O Estado em emergência

Tem-se abusado da metáfora da guerra, a meu ver, mal. Uma vez, parece atraente, para conseguir efeitos de união e coesão, coragem e resiliência, ânimo e determinação vitoriosa. Mas a insistência corre o risco de distrair e desviar o foco do tipo de esforço a fazer.

Só uma crise deste tipo permitiria declarar o estado de emergência de forma tão pacífica. Este é um quadro constitucional de excepção que permite comprimir direitos, liberdades e garantias para enfrentar certas crises: agressão estrangeira, grave perturbação da ordem constitucional democrática e calamidade pública. Nunca fora declarado na vigência da Constituição. Pelo seu conteúdo, qualquer teórico imagina, em abstracto, dramatismo e divisão agreste entre actores políticos. Nada disso aconteceu. Consenso e união – grande sinal.

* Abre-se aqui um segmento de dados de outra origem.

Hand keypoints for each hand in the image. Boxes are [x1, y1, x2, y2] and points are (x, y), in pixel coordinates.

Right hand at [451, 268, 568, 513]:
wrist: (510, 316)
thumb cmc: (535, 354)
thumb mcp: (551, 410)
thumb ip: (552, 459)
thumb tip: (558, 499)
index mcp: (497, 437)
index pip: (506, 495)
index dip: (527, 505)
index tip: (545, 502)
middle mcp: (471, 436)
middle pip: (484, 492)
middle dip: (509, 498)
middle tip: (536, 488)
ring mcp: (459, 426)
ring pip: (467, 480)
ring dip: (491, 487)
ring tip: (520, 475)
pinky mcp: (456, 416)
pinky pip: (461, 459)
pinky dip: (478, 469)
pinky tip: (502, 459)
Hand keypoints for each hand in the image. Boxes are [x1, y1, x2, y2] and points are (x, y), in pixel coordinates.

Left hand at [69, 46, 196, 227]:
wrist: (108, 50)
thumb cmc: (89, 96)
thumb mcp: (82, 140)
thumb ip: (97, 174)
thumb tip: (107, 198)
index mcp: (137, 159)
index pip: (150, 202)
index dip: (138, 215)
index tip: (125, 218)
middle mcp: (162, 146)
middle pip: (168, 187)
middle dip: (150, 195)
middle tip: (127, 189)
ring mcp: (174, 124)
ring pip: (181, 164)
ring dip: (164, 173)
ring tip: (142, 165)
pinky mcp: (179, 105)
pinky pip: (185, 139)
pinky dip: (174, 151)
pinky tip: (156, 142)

Tem-se abusado da metáfora da guerra, a meu ver, mal. Uma vez, parece atraente, para conseguir efeitos de união e coesão, coragem e resiliência, ânimo e determinação vitoriosa. Mas a insistência corre o risco de distrair e desviar o foco do tipo de esforço a fazer. Esta crise não é uma guerra, é uma crise sanitária, uma muito perigosa emergência de saúde pública. Não é para militares, mas para ser combatida e ganha por civis. Não é para polícias. É uma crise para médicos e profissionais de saúde; e para cada um de nós, cidadãos, alvos do risco de contágio e potenciais transmissores. O Estado-Maior é o Governo e, em especial, a administração da Saúde, a que todos deverão subordinar-se, incluindo militares e polícias, sempre exemplares nas áreas das suas responsabilidades. O êxito do combate não se mede em batalhões ou em mísseis; mede-se em medidas preventivas, comportamentos de contenção, capacidade hospitalar, vigilância sanitária, mobilização clínica e cívica, uma para atacar, outra para se defender do mesmo inimigo: o vírus novo.

O esforço não pode correr o risco de ser interrompido a qualquer momento, por contendas jurídicas. É isso que a declaração do estado de emergência veio obviar: habilitou o Estado a vestir por inteiro a emergência e, decidindo sempre com proporcionalidade, adoptar as medidas a cada momento indispensáveis para enfrentar e vencer a pandemia. Agora, nenhuma querela ocorrerá dentro do naipe de campos que o Decreto, muito competente, fixou: direito de deslocação e de fixação; propriedade e iniciativa económica privada, incluindo a requisição de bens e serviços e outras intervenções na actividade empresarial; direitos dos trabalhadores; circulação internacional; direito de reunião e manifestação; liberdade de culto; e direito de resistência. Ressalvaram-se os direitos que não sofrem diminuição: os direitos à vida, à integridade e identidade pessoal, à capacidade civil e à cidadania, garantias penais fundamentais, liberdades de consciência e religião, de expressão e de informação.

A crise vai ser longa. O primeiro-ministro declarou prever o pico em fim de Abril, indo a crise até fim de Maio. É um período longo. Para protecção da saúde e da vida dos portugueses, o Estado não pode falhar em nenhuma destas dez semanas. Para isso, foi investido plenamente na emergência e não será perturbado na direcção do esforço global que tem de conduzir.

A declaração será renovada a cada período de 15 dias, enquanto a perigosidade da crise sanitária se mantiver. Tem como fundamento a calamidade pública no quadro mundial – a OMS afirmou a «pandemia global» e apontou «níveis alarmantes de propagação e inação». Visa impedir qualquer inacção do Estado português, por fragilidade estatutária, que favorecesse o descontrolo da situação e nos atolasse em terrível calamidade pública, também por cá. O êxito maior será poupar os portugueses a uma calamidade aterradora. Para isso, a evolução da situação ditará a cada momento, com grande latitude constitucional, as medidas adequadas e o modo como as calibrar.